__Exercise instructions__. Looking at the listing beneath, work out how many lines hold "root" and report only that figure.

__Records shown__.
- - -

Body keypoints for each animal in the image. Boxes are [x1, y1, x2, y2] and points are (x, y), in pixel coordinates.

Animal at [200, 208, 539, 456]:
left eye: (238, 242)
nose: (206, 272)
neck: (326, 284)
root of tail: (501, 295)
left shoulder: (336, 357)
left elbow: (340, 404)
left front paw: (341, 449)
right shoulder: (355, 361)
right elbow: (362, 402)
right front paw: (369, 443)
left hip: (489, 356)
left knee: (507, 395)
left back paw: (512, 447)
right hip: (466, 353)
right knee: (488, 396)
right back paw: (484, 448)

- - -

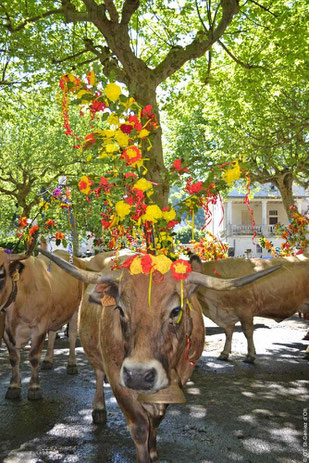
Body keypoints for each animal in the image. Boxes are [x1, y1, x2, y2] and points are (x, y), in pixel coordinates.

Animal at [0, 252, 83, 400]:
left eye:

- - -

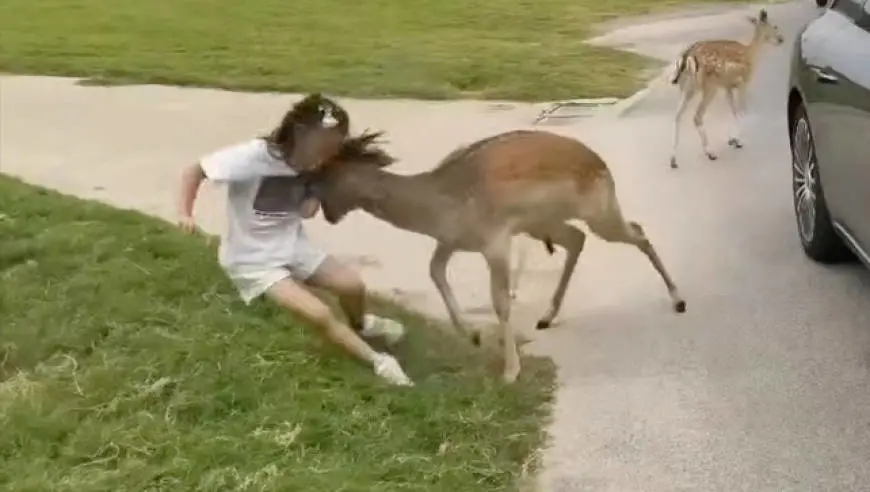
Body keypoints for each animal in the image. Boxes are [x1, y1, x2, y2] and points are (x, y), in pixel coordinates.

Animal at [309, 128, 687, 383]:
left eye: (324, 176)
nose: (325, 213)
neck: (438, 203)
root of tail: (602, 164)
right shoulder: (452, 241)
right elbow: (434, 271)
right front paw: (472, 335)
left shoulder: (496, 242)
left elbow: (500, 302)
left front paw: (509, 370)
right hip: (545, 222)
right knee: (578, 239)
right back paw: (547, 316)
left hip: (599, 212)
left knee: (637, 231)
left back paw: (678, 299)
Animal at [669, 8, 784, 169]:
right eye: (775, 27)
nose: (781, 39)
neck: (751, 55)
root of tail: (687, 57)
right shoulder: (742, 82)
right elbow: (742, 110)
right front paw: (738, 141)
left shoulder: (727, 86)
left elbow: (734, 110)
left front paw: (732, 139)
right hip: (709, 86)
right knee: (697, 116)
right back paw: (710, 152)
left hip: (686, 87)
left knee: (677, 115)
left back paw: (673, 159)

- - -

__Answer to this problem__. 3